Cominciamo da qualche dato. In Cina lo scorso anno sono state installate più turbine eoliche e pannelli solari che in tutto il resto del mondo. Una crescita che si sta espandendo anche fuori dai confini. Le aziende di Pechino stanno costruendo fabbriche di veicoli elettrici e batterie in Brasile, Thailandia, Marocco, Ungheria e altrove.

Gli Usa, invece, fanno pressione su Giappone e Corea del Sud affinché investano “migliaia di miliardi di dollari” nei progetti per il trasporto di gas naturale in Asia. La General Motors ha accantonato i piani per produrre motori elettrici, e investirà 888 milioni di dollari per quelli a benzina.

Già così si può comprendere lo scenario: Trump vuole mantenere il mondo agganciato ai combustibili fossili, anche se sono molto più inquinanti delle alternative rinnovabili, mentre la Cina rema nel verso opposto.

Le ragioni sono per lo più economiche: gli Usa sono il maggior produttore mondiale di petrolio e il maggiore esportatore di gas naturale, e per tornare al “dominio energetico” tanto sbandierato in campagna elettorale la strada per il tycoon sembra essere solo una. La Cina non dispone invece di petrolio o gas a casa propria, e sta puntando tutto su pannelli solari e turbine eoliche a prezzi accessibili, esportandoli in tutto il mondo. Ed è ansiosa di eliminare la dipendenza dai combustibili fossili anche per una ragione interna: la forte dipendenza dal petrolio estero, in particolare iraniano, la cui disponibilità e prezzo oscillano a causa delle crisi globali.

È vero che la Cina brucia ancora più carbone del resto del mondo ed emette più anidride carbonica di Stati Uniti ed Europa messi insieme. Ma è anche vero che il suo sviluppo tecnologico sta procedendo al galoppo. È di poche settimane fa la notizia che una delle più importanti aziende cinesi, la Catl, ha immesso sul mercato batterie intercambiabili installate nei veicoli elettrici e progettate per essere sostituite in pochi minuti presso apposite stazioni, eliminando l’annoso problema dei tempi di ricarica. Pechino detiene anche 700mila brevetti di ricerca per l’energia pulita, più della metà del totale globale.

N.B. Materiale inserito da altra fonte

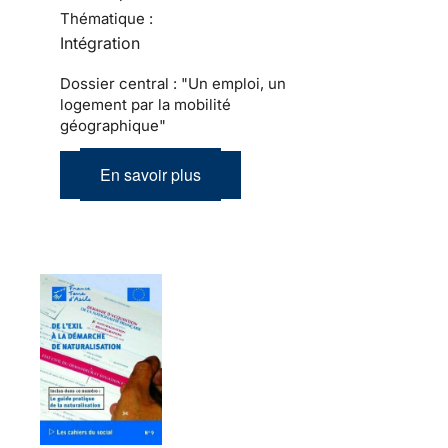
Thématique :
Intégration
Dossier central : "Un emploi, un
logement par la mobilité
géographique"
En savoir plus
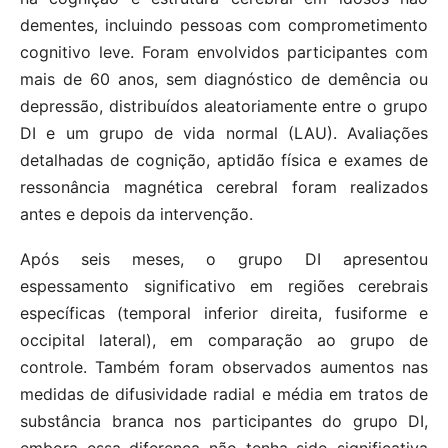
dementes, incluindo pessoas com comprometimento
cognitivo leve. Foram envolvidos participantes com
mais de 60 anos, sem diagnóstico de demência ou
depressão, distribuídos aleatoriamente entre o grupo
DI e um grupo de vida normal (LAU). Avaliações
detalhadas de cognição, aptidão física e exames de
ressonância magnética cerebral foram realizados
antes e depois da intervenção.
Após seis meses, o grupo DI apresentou
espessamento significativo em regiões cerebrais
específicas (temporal inferior direita, fusiforme e
occipital lateral), em comparação ao grupo de
controle. Também foram observados aumentos nas
medidas de difusividade radial e média em tratos de
substância branca nos participantes do grupo DI,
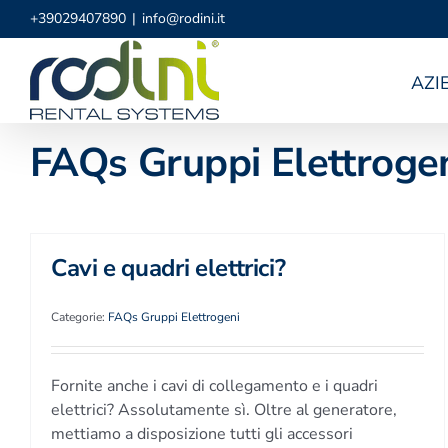
Salta
+39029407890
|
info@rodini.it
al
contenuto
AZI
FAQs Gruppi Elettroge
Cavi e quadri elettrici?
Categorie:
FAQs Gruppi Elettrogeni
Fornite anche i cavi di collegamento e i quadri
elettrici? Assolutamente sì. Oltre al generatore,
mettiamo a disposizione tutti gli accessori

La Cina ha anche iniziato a investire massicciamente nell’energia nucleare, un settore un tempo dominato dagli Usa. Si parla di 31 reattori in costruzione (quasi quanti ne ha il resto del mondo) e grossi investimenti nella fusione nucleare, il Santo Graal dell’energia pulita quasi illimitata.

In risposta, l’amministrazione Trump sta facendo pressioni su altri Paesi affinché aumentino l’acquisto di petrolio e gas americani. A questo serve anche l’arma dei dazi, che il tycoon è tornato a brandire proprio in queste ore. Si tratta di una completa inversione di tendenza rispetto alla politica di Joe Biden: terreni pubblici e acque federali aperti per nuove trivellazioni, accelerazione dei permessi per gli oleodotti, megadecreti per cancellare definitivamente gli incentivi alle rinnovabili.

Ma molti Stati stanno adottando alternative più pulite, che Trump lo voglia o no. Secondo l’Agenzia internazionale per l’energia, entro il 2035 solare ed eolico potrebbero diventare le due principali fonti di produzione di elettricità del pianeta, complice l’abbattimento dei costi. E gli Usa potrebbero trovarsi nella scomoda posizione di aver scommesso sul cavallo sbagliato, e aver perso anche quel po’ di terreno che avevano recuperato con l’amministrazione Biden. Con tanti saluti dalla Cina.